Another item that might come in handy is a trail camera. Here's one that has an adjustable distance detection sensor and is only $129.99.
A grunt call to lure the bucks, along with genuine fake plastic rattling antlers are on my list, too. Their tally: $49.99. Might as well stow a bottle of doe scent in my coat pocket, for $8.99.
I think I'll pass on the blood trailing flashlight that costs $59.99. I'll also skip the commercial grade meat grinder and three attachments that total a paltry $925.95. I won't need a $22.99 butcher's saw, either, if I just let the guys at the locker take care of the meat.
It's tempting to spring for a four-wheel-drive ATV because - who walks while hunting these days?

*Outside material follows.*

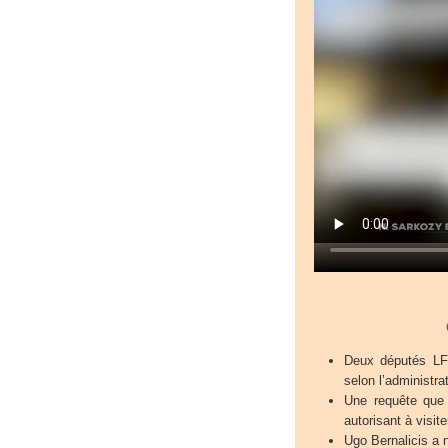
Deux députés LFI
selon l’administrat
Une requête que l
autorisant à visite
Ugo Bernalicis a n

But I'll skip the noisy beast, along with a four-wheel-drive truck for hauling it. Right there is a savings of at least $38,000.
I could go on and on with my list of deer hunting necessities, but will stop here. Just need to add my Wisconsin resident license for $24 and I'm done shopping.
So, just what is my final bill for deer hunting? Drum roll, please.
Here's the final tally: $1,999.33.
But wait. There's more. Wisconsin sales tax adds $109.96, so the final tally is really $2,109.29.
Let's say I take a deer that weighs 191 pounds on the hoof. It will dress out to about 160 pounds. Of that, roughly 85 pounds will be lean meat.
Okay. How much has this deer cost me per pound of meat? Why, a mere $24.81.
If I'd sprung for the truck and ATV, I would have shot the price all the way up to $496.46 a pound. Thank heavens I'm not investing that many bucks to get a buck, or that much dough to bag a doe.